Pour­cen­tage de femmes à admises à l’É­cole polytechnique
Année concours Pour­cen­tage de femmes X CPGE et filières uni­ver­si­taires fran­çaises inscrites Pour­cen­tage de femmes X CPGE et filières uni­ver­si­taires fran­çaises admissibles Pour­cen­tage de femmes X CPGE et filières uni­ver­si­taires fran­çaises admises
2020 21,7 % 19,3 % 18,7 %
2021 20,8 % 17,7 % 17,6 %

Les femmes réussissent aussi bien le concours que les hommes

Toutes filières confon­dues, mal­gré une petite déper­di­tion à l’écrit, les femmes semblent réus­sir aus­si bien le concours que les hommes. Ain­si, elles repré­sen­taient 20,8 % des ins­crites en 2021, 17,7 % des admis­sibles et 17,6 % des admises.
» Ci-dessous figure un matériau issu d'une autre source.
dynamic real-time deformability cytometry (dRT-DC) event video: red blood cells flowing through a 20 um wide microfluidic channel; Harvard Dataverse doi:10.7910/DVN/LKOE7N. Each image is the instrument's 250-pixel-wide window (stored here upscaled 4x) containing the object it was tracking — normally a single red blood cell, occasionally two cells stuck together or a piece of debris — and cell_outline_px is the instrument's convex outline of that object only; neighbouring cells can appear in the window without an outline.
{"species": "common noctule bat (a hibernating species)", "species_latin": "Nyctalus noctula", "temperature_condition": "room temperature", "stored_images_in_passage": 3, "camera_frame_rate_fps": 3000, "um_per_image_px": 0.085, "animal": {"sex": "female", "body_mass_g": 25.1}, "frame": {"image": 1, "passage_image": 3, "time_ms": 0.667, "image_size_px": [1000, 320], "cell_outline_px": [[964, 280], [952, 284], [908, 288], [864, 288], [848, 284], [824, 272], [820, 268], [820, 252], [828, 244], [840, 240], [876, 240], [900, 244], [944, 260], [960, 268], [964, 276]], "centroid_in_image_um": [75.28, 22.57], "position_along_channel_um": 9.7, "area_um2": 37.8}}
Pour­cen­tage de femmes dans les dif­fé­rents cours de deuxième année
Pour­cen­tage de femmes
Bio­lo­gie 30,8 %
Chi­mie 26,8 %
Éco­no­mie 19,0 %
Méca­nique

18,7 %

Info 15,7 %
Maths app

14,2 %

Maths 10,4 %
Phy­sique

13,3 %

Une fois à l’X, les jeunes femmes sont proportionnellement plus attirées par la biologie, la chimie, l’économie, et moins par les maths et la physique

Le tableau repré­sente le pour­cen­tage de femmes dans les dif­fé­rents cours de deuxième année. Pour com­pa­rai­son, à Oxford la pro­por­tion de femmes admises sur les trois années 2018–2020 est de 13,6 % en maths et infor­ma­tique, 17 % en infor­ma­tique, 20,1 % en phy­sique, 26,9 % en ingé­nie­rie, 27,2 % en mathé­ma­tiques, 39,2 % en chi­mie, 59,0 % en bio­chi­mie, 74,3 % en sciences biomédicales.